Implementation: Automated Ingestion Worker

Overview

This document records the implementation of Issue #7: adding an automated worker loop to drain queued ingestion jobs.

app/services/ingestion.py:
Centralized the ingestion execution logic by moving execute_job and _log_ingestion_stage from the admin router into IngestionService.
Injected dependencies (hybrid_ingestion_service, embedding_service, pinecone_adapter) into the IngestionService constructor to avoid circular imports.
app/core/dependencies.py:
Updated the ingestion_service provider to pass the newly required dependencies.
app/api/routers/admin.py:
Removed ingestion execution logic. Now delegates to ingestion_service.execute_job.
app/services/background_jobs.py:
Added an asynchronous function drain_queued_ingestion_jobs.
Configured APScheduler to run this function every 30 seconds.
Used an atomic UPDATE condition (status = 'queued') to prevent double-dispatch of the same job.
Handled the execution of the blocking execute_job via asyncio.get_running_loop().run_in_executor so the main FastAPI event loop remains responsive.
Added robust logging to track worker pickups, claims, and errors.

The scheduler wakes up every 30 seconds.
The drain_queued_ingestion_jobs function queries Supabase for the oldest job with status = 'queued'.
If a job is found, it passes the job_id and reference_id to ingestion_service.execute_job running inside a thread-pool executor.
IngestionService.execute_job attempts to claim the job by atomically updating the status from queued to parsing. If the row is no longer queued (e.g. claimed by another worker or a manual dispatch), it returns safely without error.
If claimed successfully, IngestionService processes the ingestion (PDF download, parsing, chunking, embeddings).

End-to-End: A new scrape run can be triggered via POST /scraping/koutoubi/sync. The log will show the worker automatically picking up the generated queued job and processing it.
Double-dispatch prevention: Tested by manually enqueuing jobs and ensuring the atomic update prevents overlap. The max_instances=1 parameter in APScheduler also ensures the task does not overlap itself within the same process.
Manual override: POST /admin/jobs/dispatch continues to work.

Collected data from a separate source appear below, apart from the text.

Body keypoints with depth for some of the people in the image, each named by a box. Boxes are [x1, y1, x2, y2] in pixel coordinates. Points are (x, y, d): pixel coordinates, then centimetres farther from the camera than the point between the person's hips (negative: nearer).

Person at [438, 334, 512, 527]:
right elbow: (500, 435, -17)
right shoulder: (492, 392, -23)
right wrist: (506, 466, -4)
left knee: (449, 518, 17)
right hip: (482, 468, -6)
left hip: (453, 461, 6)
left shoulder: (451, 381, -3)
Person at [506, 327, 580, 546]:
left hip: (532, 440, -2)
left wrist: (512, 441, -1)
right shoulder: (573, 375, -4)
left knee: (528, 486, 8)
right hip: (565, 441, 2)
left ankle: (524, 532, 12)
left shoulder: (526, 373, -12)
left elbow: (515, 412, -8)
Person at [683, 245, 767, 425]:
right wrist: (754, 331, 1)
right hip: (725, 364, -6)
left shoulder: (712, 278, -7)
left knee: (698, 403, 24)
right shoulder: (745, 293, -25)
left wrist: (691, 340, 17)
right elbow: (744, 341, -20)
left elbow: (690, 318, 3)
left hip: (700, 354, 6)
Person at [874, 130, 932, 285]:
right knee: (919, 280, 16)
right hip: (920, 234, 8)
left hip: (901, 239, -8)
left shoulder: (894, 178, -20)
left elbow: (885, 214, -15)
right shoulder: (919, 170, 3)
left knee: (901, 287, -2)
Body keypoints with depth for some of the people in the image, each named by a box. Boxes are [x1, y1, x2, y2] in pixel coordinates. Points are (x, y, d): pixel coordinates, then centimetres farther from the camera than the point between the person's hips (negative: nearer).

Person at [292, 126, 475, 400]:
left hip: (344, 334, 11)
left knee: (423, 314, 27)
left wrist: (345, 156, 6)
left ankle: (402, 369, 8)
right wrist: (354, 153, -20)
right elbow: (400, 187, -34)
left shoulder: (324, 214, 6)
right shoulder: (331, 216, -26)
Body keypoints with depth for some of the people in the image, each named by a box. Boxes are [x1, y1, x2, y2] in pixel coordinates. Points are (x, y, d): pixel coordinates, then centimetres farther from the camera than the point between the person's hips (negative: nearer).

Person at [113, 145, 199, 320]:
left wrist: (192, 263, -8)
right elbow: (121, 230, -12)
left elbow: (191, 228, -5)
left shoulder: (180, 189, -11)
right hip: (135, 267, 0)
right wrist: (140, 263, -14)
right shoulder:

Scaling beyond a single process: Since the worker relies on atomic SQL updates for locking, it is mostly safe against concurrent processes, but high concurrency might require a real message queue in the future.
Prolonged job execution: Very long ingestion jobs (e.g., > 500 pages) could block thread pool workers. The thread pool size may need configuration if concurrency increases.